Does anyone have a favourite Charlton feature? Mine is the David Kaler/Jim Aparo "Nightshade" series that briefly appeared in the back of Captain Atom. The first two instalments gave Nightshade a fantasy backstory and involved a villain who could emerge from mirrors. The third is a straightforward hero-breaks-up-a-robbery tale.

Nightshade hadn't gelled as a character, I think: the two-parter gave her superpowers she didn't normally use. But I like the two-parter for its imaginative content, I like the way Nightshade's relationship with her father was handled, and in my experience Aparo's art elevated whatever Charlton gave him to do.

I've pre-ordered the Nightshade collection from the publisher, Canton Street Press. Her appearances in the Captain Atom stories were collected in DC's Action Heroes Archive but they omitted her solo stories.

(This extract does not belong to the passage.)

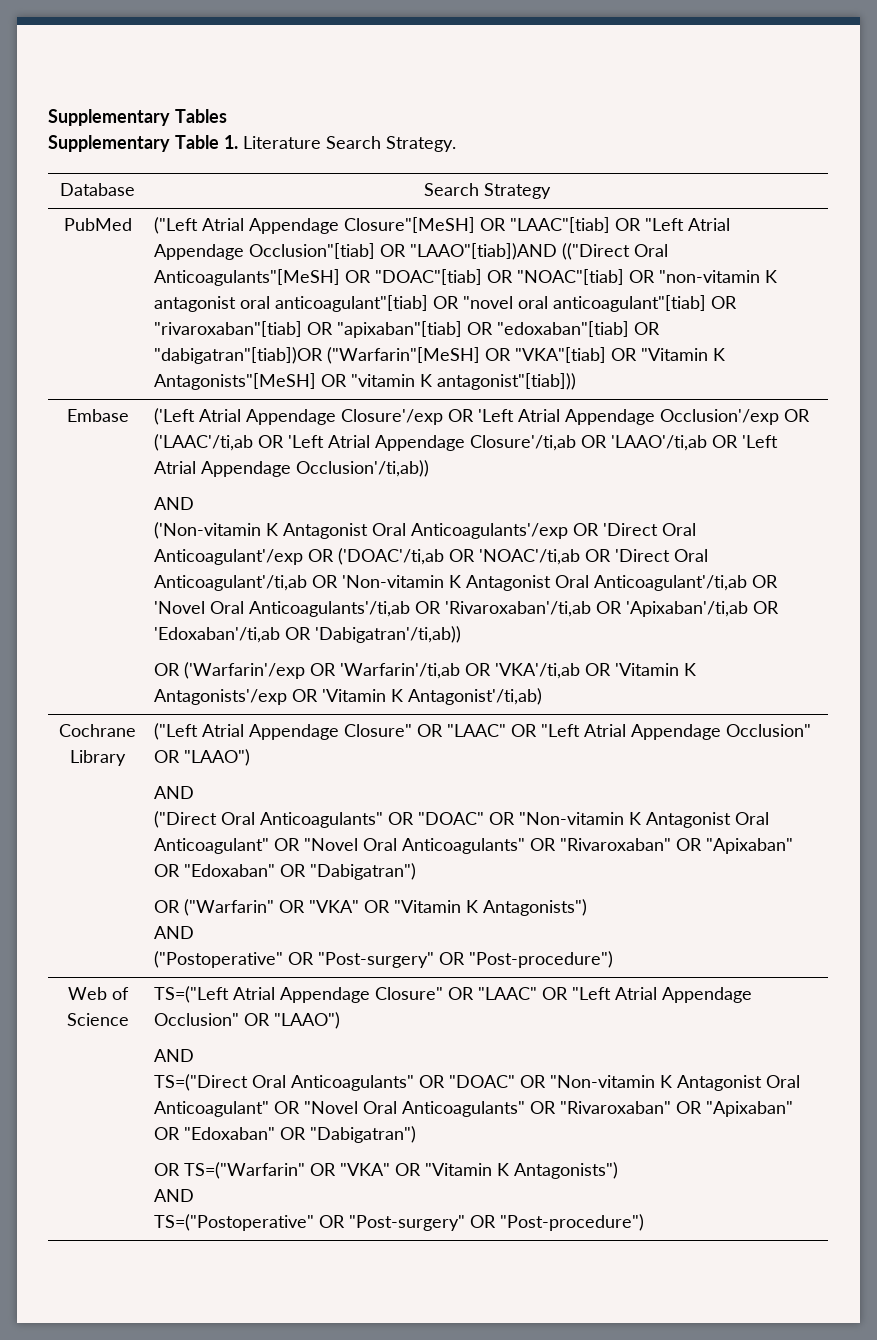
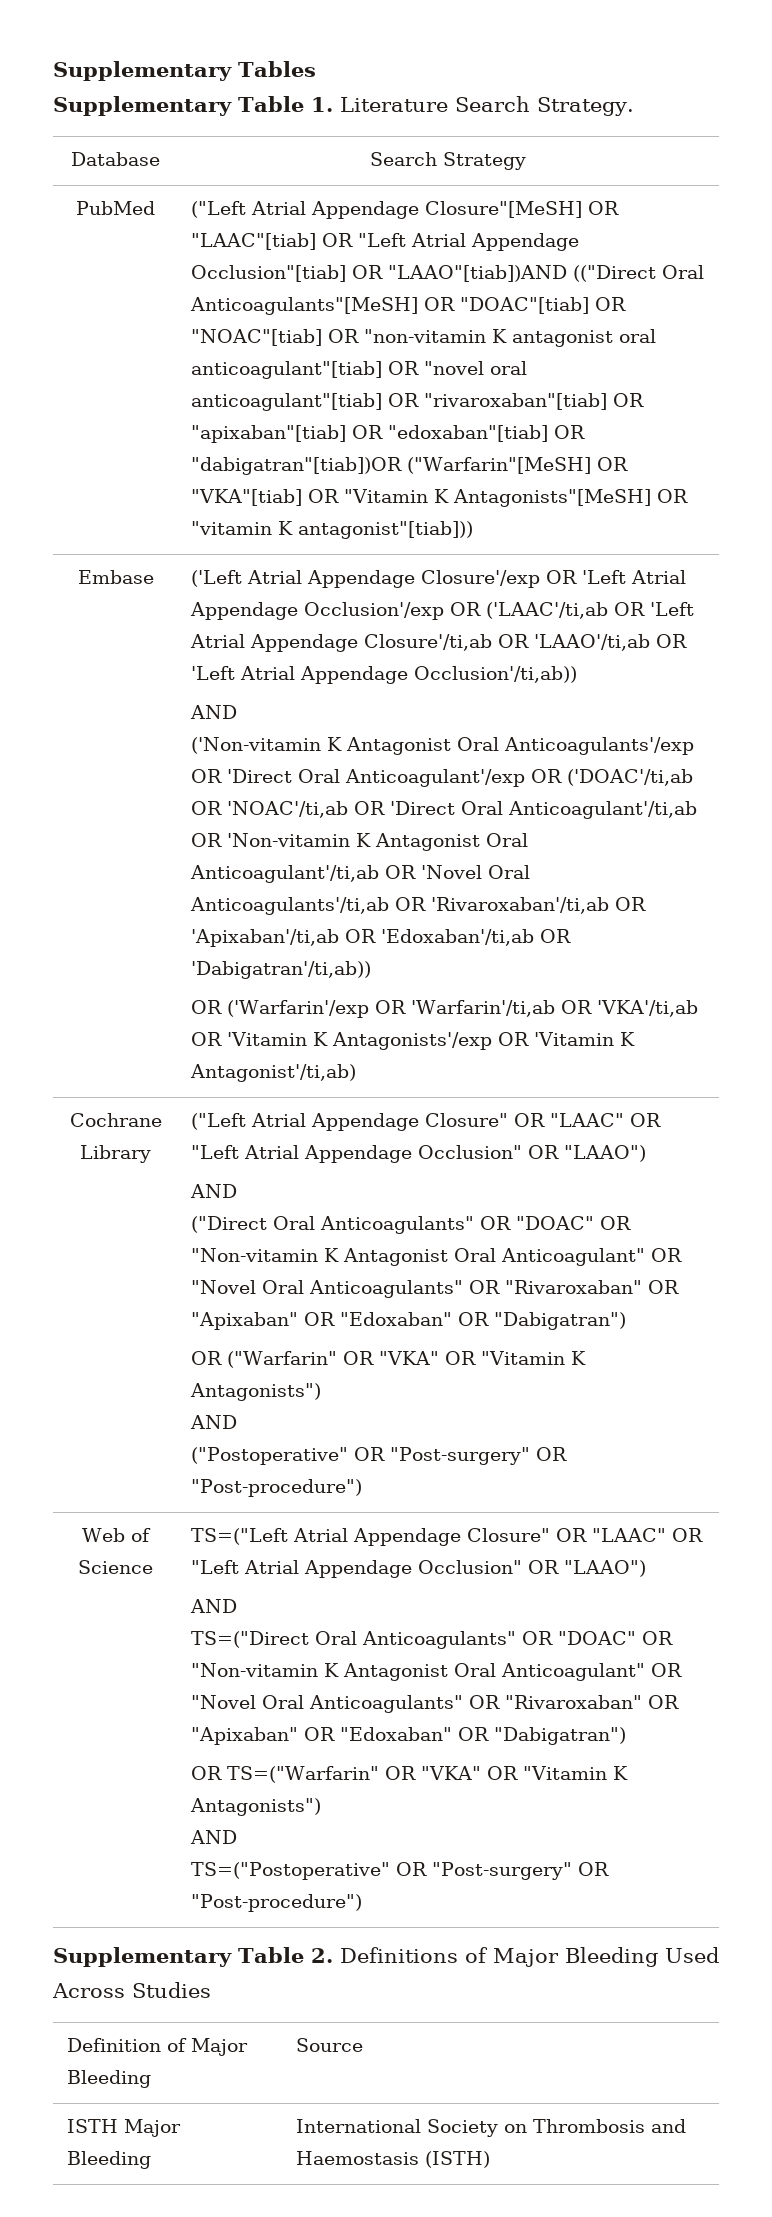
(644, 1222) none -> [53,1947,719,1967] [52,1982,211,1998] [67,2038,249,2056] [67,2070,152,2088] [296,2038,364,2052] [67,2119,182,2137] [67,2151,152,2169] [296,2119,687,2137] [296,2151,491,2168] // Supplementary Table 2. Definitions of Major Bleeding Used Across Studies // Definition of Major Bleeding | Source // ISTH Major Bleeding | International Society on Thrombosis and Haemostasis (ISTH)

This collection is supposed to have ALL of her appearances, when it's finally published.

The solo stories add up to 28 pages, I think. There were three in Captain Atom, and (the GCD tells me) a fourth in Charlton Bullseye in the 1980s by Bill Black, and a textless Aparo page of Nightshade fighting the Image in the Charlton inventory fanzine CPL Special Double Issue #9 & 10... Presents The Charlton Portfolio.

"Does anyone have a favourite Charlton feature?"

E-man is certainly way up there.

Of course there were a number of notable series in the 1960s, but an era that gets overlooked is the early/middle 1970s.  Charlton was producing a number of readable adventure oriented comics along with E-Man:  Yang, House of Yang, Phantom, Doomsday +1, Vengence Squad, Emergency, Space: 1999, Six Million Dollar Man, and Bionic Woman.  On a par with some of the stuff Marvel and DC were producing then.

I'm going to see Rifftrax Presents: Space Mutiny tonight. 

Thanks, Jeff, Dave. I've not read most of those mid-70s titles, but want to do so.